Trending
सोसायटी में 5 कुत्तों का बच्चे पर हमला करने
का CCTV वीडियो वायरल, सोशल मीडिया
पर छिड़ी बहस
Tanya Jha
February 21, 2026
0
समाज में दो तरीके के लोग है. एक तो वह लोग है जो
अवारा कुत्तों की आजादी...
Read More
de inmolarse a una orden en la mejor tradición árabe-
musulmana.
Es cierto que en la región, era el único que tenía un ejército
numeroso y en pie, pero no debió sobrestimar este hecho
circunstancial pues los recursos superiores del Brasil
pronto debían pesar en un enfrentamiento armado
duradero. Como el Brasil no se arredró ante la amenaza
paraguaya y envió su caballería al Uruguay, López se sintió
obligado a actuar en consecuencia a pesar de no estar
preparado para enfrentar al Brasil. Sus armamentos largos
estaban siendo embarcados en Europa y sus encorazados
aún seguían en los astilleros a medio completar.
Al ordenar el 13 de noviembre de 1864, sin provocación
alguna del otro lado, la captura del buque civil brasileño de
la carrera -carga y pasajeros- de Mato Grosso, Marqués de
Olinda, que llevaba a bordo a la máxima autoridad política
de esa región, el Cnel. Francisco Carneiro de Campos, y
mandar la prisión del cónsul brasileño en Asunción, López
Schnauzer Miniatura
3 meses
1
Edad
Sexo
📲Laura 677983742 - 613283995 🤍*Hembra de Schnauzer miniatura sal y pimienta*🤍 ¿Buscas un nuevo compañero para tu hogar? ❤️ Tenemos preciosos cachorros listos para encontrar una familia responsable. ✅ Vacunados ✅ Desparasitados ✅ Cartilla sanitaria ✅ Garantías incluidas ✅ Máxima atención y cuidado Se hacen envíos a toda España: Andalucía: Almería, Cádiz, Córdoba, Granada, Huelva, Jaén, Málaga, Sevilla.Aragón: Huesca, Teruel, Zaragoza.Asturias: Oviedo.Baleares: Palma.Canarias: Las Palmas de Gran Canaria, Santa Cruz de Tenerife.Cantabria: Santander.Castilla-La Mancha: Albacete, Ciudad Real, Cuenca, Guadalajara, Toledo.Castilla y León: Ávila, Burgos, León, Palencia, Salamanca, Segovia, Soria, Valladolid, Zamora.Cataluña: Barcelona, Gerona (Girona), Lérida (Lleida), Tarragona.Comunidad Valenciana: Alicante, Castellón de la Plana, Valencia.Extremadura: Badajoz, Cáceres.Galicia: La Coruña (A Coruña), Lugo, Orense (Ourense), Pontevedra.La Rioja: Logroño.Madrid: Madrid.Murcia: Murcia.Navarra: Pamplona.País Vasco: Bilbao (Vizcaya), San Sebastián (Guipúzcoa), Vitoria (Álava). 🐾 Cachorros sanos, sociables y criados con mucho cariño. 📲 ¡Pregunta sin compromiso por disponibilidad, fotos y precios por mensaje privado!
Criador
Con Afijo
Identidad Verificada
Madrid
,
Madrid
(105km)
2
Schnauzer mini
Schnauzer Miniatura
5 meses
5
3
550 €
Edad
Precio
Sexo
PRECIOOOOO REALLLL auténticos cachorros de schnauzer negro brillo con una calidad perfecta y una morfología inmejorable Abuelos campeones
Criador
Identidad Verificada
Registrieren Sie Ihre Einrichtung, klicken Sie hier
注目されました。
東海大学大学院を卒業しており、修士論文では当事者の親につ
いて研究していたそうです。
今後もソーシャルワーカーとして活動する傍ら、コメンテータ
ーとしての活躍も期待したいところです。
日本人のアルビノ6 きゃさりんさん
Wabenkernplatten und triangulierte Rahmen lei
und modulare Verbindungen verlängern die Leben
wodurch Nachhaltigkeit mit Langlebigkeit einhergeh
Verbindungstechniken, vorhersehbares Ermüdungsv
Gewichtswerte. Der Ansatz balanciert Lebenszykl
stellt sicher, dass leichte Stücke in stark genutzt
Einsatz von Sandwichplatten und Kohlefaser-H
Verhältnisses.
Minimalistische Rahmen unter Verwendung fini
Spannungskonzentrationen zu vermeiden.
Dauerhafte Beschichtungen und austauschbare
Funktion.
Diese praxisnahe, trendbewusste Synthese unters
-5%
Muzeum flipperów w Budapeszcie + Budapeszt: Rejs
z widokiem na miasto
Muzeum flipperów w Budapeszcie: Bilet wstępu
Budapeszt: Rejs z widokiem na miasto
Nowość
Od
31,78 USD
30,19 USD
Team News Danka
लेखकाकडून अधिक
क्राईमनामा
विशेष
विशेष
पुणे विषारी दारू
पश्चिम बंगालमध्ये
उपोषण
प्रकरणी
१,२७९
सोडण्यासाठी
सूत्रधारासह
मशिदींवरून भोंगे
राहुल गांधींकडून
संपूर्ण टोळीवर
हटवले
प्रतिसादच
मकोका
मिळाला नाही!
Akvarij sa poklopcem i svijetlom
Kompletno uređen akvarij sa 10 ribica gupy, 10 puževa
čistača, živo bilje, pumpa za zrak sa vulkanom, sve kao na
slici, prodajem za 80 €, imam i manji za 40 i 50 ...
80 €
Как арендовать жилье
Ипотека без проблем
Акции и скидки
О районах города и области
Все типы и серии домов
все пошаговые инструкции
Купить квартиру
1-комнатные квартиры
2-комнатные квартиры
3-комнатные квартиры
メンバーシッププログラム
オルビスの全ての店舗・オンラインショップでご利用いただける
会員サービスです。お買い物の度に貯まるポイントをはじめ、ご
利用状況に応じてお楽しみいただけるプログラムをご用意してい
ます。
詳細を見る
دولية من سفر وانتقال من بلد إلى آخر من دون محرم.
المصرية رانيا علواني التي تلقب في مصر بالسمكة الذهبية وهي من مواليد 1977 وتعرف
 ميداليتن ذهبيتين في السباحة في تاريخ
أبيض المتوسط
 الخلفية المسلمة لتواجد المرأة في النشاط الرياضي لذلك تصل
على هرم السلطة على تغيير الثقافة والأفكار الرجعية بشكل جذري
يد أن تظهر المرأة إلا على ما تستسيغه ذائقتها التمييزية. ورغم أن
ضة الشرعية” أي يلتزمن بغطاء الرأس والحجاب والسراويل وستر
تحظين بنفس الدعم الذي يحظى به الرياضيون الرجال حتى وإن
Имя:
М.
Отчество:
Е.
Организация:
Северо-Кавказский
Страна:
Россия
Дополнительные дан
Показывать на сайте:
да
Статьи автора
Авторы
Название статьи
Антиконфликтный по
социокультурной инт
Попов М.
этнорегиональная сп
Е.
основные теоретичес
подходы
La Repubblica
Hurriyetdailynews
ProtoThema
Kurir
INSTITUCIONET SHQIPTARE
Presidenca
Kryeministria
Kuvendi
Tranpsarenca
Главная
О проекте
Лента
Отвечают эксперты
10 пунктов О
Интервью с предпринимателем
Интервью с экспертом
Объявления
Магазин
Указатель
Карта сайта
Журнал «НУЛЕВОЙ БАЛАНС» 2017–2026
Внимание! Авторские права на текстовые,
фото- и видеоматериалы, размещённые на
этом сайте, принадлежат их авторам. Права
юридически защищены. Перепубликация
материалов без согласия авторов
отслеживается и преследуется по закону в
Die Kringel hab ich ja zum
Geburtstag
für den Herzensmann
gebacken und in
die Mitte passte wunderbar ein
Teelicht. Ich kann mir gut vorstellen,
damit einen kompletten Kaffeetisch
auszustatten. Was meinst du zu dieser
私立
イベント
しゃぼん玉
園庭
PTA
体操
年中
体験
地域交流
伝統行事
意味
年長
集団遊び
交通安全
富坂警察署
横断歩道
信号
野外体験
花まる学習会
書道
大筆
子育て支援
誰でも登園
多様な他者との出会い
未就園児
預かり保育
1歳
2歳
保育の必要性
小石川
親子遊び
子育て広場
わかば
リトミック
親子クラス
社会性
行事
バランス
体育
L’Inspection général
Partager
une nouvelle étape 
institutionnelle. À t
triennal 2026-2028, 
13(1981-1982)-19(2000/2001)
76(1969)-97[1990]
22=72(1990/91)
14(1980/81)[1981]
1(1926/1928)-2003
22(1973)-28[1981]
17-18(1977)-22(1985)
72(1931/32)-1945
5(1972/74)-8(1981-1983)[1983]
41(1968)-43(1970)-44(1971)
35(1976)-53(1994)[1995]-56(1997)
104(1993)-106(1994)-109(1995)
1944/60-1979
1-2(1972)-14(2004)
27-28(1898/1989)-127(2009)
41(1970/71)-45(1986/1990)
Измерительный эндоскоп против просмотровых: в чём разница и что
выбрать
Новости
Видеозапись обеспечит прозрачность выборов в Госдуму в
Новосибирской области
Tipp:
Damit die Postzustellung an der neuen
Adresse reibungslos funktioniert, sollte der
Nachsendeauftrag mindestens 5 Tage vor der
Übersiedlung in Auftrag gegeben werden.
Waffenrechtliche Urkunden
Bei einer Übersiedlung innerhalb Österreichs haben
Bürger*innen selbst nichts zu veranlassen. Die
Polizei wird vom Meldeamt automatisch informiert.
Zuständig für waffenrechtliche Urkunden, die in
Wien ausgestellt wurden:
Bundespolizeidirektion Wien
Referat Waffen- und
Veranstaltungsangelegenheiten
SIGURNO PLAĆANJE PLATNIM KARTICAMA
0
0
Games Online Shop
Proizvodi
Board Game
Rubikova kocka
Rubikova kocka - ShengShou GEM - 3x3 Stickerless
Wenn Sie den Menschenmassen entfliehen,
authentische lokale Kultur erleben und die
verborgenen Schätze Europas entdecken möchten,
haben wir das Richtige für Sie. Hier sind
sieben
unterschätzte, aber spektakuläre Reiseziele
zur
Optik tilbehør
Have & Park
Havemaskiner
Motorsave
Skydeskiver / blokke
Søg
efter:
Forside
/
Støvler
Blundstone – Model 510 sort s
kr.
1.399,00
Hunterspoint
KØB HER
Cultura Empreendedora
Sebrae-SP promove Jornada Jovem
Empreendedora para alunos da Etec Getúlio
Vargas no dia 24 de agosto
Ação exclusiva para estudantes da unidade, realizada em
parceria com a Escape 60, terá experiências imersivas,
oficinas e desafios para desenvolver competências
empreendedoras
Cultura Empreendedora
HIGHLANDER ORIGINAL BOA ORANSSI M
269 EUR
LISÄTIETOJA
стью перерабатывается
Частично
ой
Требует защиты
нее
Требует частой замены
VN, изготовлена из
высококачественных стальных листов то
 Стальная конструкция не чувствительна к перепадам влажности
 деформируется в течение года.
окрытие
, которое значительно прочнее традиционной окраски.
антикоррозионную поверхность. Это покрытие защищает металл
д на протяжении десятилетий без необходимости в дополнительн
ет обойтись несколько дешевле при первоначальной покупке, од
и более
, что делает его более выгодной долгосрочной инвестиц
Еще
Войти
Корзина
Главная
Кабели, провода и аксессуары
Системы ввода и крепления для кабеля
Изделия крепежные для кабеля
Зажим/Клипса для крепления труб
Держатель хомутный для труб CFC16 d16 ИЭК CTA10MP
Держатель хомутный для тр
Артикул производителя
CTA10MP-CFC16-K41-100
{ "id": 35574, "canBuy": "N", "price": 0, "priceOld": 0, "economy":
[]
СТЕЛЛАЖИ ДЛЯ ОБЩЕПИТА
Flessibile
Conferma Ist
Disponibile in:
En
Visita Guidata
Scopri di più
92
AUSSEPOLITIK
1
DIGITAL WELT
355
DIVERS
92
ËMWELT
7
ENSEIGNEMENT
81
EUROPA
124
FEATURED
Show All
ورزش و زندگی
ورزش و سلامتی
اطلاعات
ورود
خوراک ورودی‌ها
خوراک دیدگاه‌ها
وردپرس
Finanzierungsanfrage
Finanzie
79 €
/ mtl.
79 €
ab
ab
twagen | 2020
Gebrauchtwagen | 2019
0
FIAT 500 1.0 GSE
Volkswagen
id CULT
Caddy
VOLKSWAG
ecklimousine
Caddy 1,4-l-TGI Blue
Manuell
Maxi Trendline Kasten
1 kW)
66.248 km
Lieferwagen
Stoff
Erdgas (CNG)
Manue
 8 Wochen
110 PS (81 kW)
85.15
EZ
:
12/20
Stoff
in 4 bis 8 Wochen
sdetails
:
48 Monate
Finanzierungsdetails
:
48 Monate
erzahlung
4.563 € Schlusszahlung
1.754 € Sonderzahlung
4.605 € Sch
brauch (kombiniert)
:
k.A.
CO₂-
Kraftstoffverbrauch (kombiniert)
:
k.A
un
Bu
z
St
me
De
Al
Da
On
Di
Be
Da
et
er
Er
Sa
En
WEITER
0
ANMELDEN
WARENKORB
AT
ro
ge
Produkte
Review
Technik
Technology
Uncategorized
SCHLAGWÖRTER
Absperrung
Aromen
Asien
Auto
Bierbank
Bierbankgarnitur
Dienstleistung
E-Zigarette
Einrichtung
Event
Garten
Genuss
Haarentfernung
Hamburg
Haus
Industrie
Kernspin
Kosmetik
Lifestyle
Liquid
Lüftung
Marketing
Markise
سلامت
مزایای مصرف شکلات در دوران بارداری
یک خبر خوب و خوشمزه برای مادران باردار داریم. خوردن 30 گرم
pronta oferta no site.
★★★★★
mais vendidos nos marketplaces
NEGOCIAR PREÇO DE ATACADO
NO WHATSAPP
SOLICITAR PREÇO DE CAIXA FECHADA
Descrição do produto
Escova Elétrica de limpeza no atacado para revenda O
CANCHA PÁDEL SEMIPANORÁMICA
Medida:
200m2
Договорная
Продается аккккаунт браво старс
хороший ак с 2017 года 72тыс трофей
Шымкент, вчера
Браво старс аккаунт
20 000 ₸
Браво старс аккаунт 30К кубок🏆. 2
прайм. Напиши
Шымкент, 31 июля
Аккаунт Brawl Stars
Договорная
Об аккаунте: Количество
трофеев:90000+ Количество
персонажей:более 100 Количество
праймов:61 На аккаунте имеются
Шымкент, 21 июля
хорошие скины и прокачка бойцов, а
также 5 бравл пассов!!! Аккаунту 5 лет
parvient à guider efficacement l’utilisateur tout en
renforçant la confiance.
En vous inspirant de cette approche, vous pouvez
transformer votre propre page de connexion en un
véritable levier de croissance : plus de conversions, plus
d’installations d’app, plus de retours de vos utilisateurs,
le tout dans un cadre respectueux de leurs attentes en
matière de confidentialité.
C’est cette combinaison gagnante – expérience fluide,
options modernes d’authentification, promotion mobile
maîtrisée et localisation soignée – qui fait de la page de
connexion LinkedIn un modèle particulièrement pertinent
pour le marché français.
+--
Instructions to follow: An exact restatement of the lines from the one with "Продается аккккаунт браво старс" through the last line of the data is the only acceptable answer.

Finished exercise:
Продается аккккаунт браво старс
хороший ак с 2017 года 72тыс трофей
Шымкент, вчера
Браво старс аккаунт
20 000 ₸
Браво старс аккаунт 30К кубок🏆. 2
прайм. Напиши
Шымкент, 31 июля
Аккаунт Brawl Stars
Договорная
Об аккаунте: Количество
трофеев:90000+ Количество
персонажей:более 100 Количество
праймов:61 На аккаунте имеются
Шымкент, 21 июля
хорошие скины и прокачка бойцов, а
также 5 бравл пассов!!! Аккаунту 5 лет
parvient à guider efficacement l’utilisateur tout en
renforçant la confiance.
En vous inspirant de cette approche, vous pouvez
transformer votre propre page de connexion en un
véritable levier de croissance : plus de conversions, plus
d’installations d’app, plus de retours de vos utilisateurs,
le tout dans un cadre respectueux de leurs attentes en
matière de confidentialité.
C’est cette combinaison gagnante – expérience fluide,
options modernes d’authentification, promotion mobile
maîtrisée et localisation soignée – qui fait de la page de
connexion LinkedIn un modèle particulièrement pertinent
pour le marché français.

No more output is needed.